Dass die von Ignaz Holzbauer eingerichtete Mannheimer Fassung nun fast 250 Jahre später wiederbelebt wird, ist auch das Verdienst der Forschungsstelle Südwestdeutsche Hofmusik der Heidelberger Akademie der Wissenschaften. Sie widmet sich seit 2006 der Aufarbeitung des reichen Erbes einstiger Hofkapellen aus der Region Baden-Württemberg und hat eine wissenschaftlich fundierte Notenausgabe der Partitur erstellt. Werner Ehrhardt präsentiert sie bravourös mit seinem fabelhaften Ensemble L’arte del mondo.
Hervorragendes Ensemble
Großartig singen und spielen Francesca Lombardi Mazzulli (Falsirena) und der sonor präsente Bassbariton Giorgio Caoduro (Belfusto).
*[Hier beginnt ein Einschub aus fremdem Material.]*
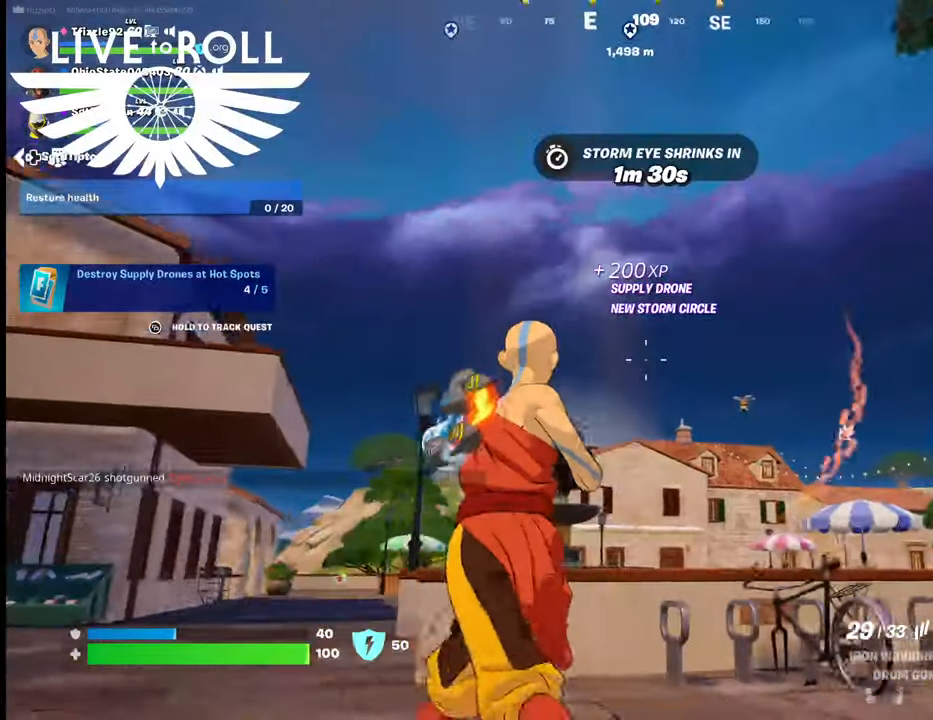
{"buttons": [], "left_stick": "up-left", "right_stick": "right", "events": [[100, "left_stick", "up-left"], [467, "right_stick", "right"]]}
Glänzend bewähren sich auch Krystian Adam mit honigsüßem Tenor als Herzog Ostrogoto, Natalia Rubís als kecke Marktfrau Cristallina, EmanueleD’Aguanno als umtriebiger Wirt Rasojo, Furio Zanasi als Geizkragen Grifagno und der Chor von L’arte del mondo. Massimiliano Toni erweist sich als virtuoser Improvisator am Hammerklavier. Einen vokalen Höhepunkt bietet die junge Mezzosopranistin Dilyara Idrisova als Gräfin Colloandra.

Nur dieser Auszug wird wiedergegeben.